November 27, 2017
Four of our own Mercy girls were selected last Tuesday, November 7th, to read their own poetry at our inaugural Poetry Assembly. We began the assembly with a poem from each girl: Meg Kennedy ‘20, Olivia Barry ‘20, Blen Mulugeta ‘20, and Julia Shovan ‘18.
We then heard from Ms. Lynne Spigelmire Viti ‘65, a teacher at Wellesley College and has a Ph.D in English. She read selections her from book of poetry titled Baltimore Girls that was published earlier this year. She read her poems which discussed life in Baltimore some topics included her experience with young love to witnessing a girl in class using an eyelash curler during her years at Mercy.
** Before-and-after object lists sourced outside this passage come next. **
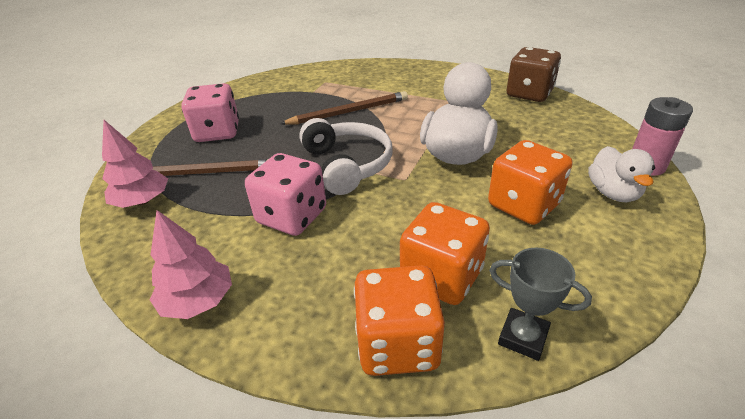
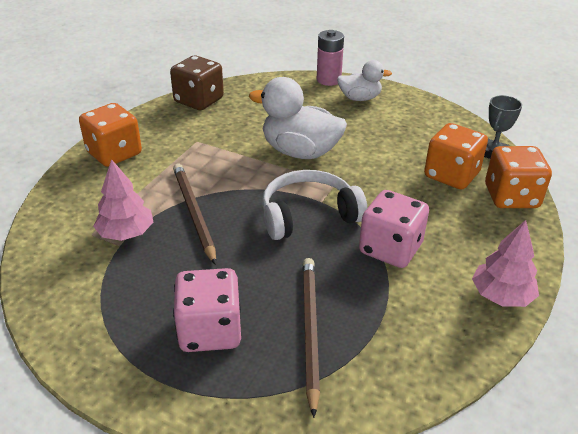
camera: 90 degrees left, 0 degrees up
pink tree [102,120,168,208] -> pink tree moved to [93,159,153,241]
orange dice [488,140,573,225] -> orange dice moved to [79,103,142,167]

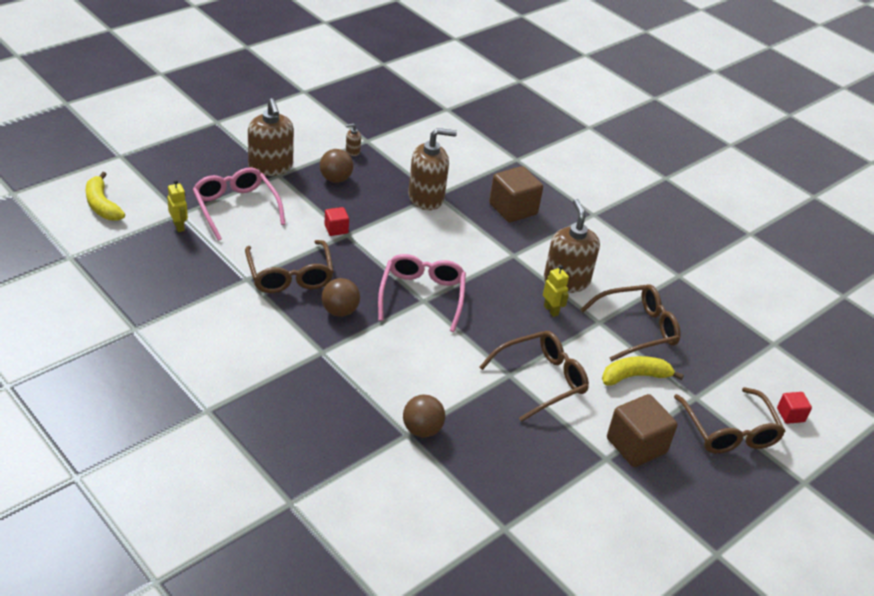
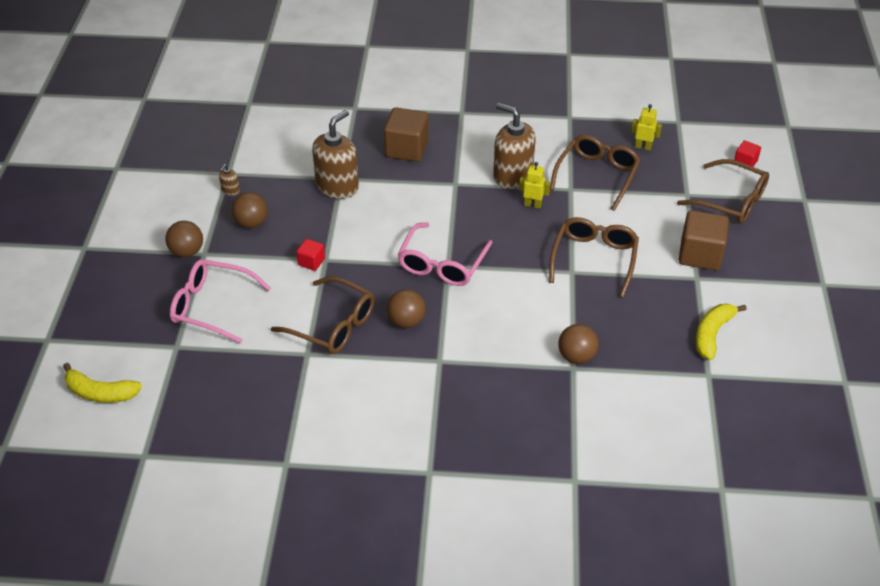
camera: 40 degrees left, 5 degrees up
yellow robot [167,180,188,232] -> yellow robot moved to [631,104,662,150]
brown soap dispenser [248,98,294,176] -> brown ball [165,221,203,257]
pink glasses [378,254,466,332] -> pink glasses turned 120 degrees counterclockwise [398,223,493,286]
yellow banana [602,356,684,385] -> yellow banana moved to [696,304,747,360]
Her poems allowed the Mercy community to feel united with other alumnae and their experiences.
One of the student readers, Blen Mulugeta said , “I was very proud of myself because I have never read my poetry out loud, except for in Lance, of course. I don’t really want my poetry to make it big or anything; it’s just a style of art I love and enjoy. I use it to express myself and really just write for myself because it makes me feel good.”
Olivia Barry, who wrote the poem bob ross, said “It was nerve wracking and then after, I felt very proud.”
Julia Shovan, writer of Charlotte, said “I hope my poems left an impact on those who had heard it and made them think.”
What is beauty?
Staring at you, tucked in flowers
I think I have never seen someone more beautiful
I want to reach out and shake you
Tell you to wake up
I almost expect you to move
To say “Wow! I haven’t seen you in forever.”
But instead your eyes are pressed shut
And you are flawless, even in slumber.
Your beauty touches everyone
Your sister, who cries against my shoulder
Your mother, who’s smile is crooked and sad
It touches me too
Like a cold steel rod shot into my heart
Any icy realization
My mom shakes beside me and grips my hand
And everything is beautiful
– Julia Shovan ‘18
Shoe Box Poem
On the Outside I appear as,
Blinking eyes and raised eyebrows.
Pinched fingers on the bridge of your nose.
Tense muscles and sharp eyes.
Piles of mismatched papers and items I cannot find.
Squinted eyes and a scrunched up nose.
Infomercials that seem to come on at an ungodly hour .
On the inside I am,
The ocean deep and undiscovered.
Blending and mixing and mismatching.
The crumpled paper that misses the trash shoot.
Sparkles that twinkle and catch anyone’s attention.
Gritted teeth and the urge to shout but the fear of being ignored.
The dark corner everyone seems to be drawn towards.
-Blen Mulugeta ‘20
sometimes i wish
to live with
the happy little trees.
a world of greens and blues,
carefully carved out
across a canvas never used.
mountain peaks stretching,
awakening from their slumber
crystal lakes combing through the forest,
announcing their presence in middle of the frame
maybe there’ll be the occasional bird,
guided by the languid clouds
curling and entwining with the horizon.
a tranquil ball of light,
watches over the undisturbed scene with bleary eyes.
a harmonious scene,
set between picture frame,
leaving one wondering
if this peace can ever be reached.
-Olivia Barry ‘20
On the outside, I am the yellow sundress your sister wears to church Saturday night, flowing and moving and unconfined. The air hot and smooth as the man in purple, saunters left to right down my summered streets. I am the Sunday afternoon on which your aunts gather for watermelon and book club. I am the astrology sign that you never read. I watch you, sunglasses and barefooted, the mellow radiance beaming off the tip of your thin framed glasses.
On the inside, I am the deep green shawl your mother drapes around her like the vines of your favorite tree in my yard. I am constantly flipping upside down, changing and turning like the cast of a play. Similar faces play the same roles, yet I am still an original member, still here, still singing, still waiting for my queue.
– Meg Kennedy ‘20
All of these Mercy girls have worked hard to prepare and perfect their poetry in the Digital Publicaton: Lance, a creative writing class new to this year. They have been working on several forms of poetry and fiction working on topics from strong imagery to character development.
Overall, the asssembly opened up the arts to our community in a new way, and more exciting celebrations of the arts and our students are to come.